*** The records ***
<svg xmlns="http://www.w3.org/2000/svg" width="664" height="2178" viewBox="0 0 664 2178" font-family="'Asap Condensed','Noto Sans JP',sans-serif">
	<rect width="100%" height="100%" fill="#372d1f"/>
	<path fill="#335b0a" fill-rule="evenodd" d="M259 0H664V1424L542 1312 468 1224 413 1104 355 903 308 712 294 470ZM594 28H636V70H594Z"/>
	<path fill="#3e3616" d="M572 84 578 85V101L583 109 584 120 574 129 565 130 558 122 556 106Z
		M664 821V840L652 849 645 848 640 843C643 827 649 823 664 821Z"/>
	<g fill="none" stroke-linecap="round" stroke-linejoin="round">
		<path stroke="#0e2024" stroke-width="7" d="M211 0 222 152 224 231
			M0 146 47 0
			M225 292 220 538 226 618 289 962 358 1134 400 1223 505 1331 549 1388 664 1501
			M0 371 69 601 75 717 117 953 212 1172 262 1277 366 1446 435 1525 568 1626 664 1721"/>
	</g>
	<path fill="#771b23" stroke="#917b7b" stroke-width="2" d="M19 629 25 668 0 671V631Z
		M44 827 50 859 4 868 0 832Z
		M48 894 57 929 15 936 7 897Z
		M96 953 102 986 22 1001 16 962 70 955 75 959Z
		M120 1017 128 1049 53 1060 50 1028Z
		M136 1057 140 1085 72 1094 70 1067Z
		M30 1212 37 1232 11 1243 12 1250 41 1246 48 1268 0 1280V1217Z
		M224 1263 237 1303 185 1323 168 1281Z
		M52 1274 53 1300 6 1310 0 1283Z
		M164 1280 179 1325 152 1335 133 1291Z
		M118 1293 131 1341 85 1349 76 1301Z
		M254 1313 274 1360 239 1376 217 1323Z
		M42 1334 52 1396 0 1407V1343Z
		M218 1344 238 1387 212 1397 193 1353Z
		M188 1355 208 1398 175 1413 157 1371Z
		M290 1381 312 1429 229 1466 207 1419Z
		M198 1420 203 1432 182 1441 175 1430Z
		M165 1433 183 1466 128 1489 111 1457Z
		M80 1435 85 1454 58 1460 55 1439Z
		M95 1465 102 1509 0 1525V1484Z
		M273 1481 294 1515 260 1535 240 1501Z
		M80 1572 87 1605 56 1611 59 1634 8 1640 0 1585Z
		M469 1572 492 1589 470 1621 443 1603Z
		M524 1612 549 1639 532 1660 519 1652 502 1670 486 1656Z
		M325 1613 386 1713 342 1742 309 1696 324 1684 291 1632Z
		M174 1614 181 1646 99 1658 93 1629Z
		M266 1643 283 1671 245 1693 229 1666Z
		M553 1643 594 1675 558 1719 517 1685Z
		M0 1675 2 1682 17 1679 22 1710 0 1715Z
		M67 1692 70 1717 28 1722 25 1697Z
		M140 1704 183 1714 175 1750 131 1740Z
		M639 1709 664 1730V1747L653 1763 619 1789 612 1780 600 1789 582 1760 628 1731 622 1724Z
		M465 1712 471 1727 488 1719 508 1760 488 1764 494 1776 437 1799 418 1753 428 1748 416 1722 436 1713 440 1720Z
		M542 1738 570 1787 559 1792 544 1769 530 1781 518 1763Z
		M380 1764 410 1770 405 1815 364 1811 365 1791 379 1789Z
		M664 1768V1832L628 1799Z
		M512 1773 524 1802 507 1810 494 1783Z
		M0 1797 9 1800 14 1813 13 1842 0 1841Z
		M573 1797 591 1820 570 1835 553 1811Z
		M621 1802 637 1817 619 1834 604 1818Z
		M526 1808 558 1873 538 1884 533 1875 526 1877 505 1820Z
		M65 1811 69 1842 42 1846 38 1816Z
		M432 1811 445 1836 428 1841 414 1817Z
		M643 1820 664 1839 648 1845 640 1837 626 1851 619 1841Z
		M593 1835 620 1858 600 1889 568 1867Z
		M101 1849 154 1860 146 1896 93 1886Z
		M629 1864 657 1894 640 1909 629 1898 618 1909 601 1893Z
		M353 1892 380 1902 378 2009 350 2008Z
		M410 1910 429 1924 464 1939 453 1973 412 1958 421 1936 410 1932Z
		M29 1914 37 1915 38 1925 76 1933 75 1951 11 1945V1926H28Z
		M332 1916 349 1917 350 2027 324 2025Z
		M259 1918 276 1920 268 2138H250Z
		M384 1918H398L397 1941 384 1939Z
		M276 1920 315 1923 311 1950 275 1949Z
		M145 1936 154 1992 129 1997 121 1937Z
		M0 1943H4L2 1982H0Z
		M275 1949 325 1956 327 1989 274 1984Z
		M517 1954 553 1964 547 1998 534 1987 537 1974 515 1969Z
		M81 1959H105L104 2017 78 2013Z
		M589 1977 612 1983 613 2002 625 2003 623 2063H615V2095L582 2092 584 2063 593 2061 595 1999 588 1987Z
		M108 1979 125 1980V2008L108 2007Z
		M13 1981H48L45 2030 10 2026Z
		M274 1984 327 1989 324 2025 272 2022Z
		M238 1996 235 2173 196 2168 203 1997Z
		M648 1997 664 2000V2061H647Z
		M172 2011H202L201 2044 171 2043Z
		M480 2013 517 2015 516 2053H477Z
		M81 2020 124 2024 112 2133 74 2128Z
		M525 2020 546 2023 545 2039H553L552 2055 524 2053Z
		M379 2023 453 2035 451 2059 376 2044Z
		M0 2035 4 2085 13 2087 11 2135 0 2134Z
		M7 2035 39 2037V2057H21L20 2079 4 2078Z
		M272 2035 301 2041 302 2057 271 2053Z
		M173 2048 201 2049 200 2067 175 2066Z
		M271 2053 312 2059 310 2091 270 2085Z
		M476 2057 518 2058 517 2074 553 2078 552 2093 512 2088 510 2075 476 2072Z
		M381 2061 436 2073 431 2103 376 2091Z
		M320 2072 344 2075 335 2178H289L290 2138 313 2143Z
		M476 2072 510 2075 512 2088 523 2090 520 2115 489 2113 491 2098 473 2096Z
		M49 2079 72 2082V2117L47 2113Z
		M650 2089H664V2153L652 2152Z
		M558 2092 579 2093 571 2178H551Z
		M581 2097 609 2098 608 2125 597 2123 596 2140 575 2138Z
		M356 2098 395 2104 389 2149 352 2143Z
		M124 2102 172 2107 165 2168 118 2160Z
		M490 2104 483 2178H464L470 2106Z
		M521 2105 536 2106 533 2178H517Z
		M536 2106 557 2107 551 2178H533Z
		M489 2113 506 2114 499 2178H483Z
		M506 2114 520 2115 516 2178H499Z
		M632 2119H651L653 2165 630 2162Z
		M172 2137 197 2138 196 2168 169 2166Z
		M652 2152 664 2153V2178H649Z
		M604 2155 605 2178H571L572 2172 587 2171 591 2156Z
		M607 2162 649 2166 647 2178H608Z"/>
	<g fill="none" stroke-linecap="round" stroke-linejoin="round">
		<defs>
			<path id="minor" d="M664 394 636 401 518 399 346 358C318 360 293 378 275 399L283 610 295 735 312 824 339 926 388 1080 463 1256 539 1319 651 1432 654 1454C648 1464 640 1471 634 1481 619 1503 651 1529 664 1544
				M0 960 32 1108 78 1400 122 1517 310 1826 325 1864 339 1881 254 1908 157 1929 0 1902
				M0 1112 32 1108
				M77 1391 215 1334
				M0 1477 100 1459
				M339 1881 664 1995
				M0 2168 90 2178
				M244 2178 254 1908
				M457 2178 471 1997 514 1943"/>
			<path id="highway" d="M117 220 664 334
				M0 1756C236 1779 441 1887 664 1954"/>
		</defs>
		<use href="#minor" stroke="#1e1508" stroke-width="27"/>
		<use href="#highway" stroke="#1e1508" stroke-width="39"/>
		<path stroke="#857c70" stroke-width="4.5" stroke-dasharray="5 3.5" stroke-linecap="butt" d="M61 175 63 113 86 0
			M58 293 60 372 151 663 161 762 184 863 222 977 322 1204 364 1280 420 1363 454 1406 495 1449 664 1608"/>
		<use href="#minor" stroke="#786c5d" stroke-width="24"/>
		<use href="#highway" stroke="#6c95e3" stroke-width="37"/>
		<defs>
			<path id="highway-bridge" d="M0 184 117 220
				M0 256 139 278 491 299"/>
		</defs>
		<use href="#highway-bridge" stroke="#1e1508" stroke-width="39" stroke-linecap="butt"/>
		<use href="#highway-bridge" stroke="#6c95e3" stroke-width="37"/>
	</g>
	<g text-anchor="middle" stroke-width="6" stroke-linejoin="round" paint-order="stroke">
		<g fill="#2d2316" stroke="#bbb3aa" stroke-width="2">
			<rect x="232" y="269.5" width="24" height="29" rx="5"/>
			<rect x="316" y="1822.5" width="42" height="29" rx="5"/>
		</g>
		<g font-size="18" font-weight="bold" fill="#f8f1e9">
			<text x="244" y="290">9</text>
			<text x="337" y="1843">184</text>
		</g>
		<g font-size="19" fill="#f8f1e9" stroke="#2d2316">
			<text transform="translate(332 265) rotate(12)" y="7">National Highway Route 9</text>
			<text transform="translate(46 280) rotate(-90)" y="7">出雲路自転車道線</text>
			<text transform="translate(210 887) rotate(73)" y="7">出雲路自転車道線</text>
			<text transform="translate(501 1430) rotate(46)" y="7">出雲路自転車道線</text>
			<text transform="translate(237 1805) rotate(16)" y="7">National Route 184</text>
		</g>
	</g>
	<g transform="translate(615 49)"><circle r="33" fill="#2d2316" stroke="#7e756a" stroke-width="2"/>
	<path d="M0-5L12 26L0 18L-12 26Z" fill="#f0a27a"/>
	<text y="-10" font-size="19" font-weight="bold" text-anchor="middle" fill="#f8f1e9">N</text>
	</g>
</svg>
*** End of The records ***
▶ Assignment
Go through the records line by line and count those that contain the string "anchor". Answer with the count alone.

▶ Exercise solution
2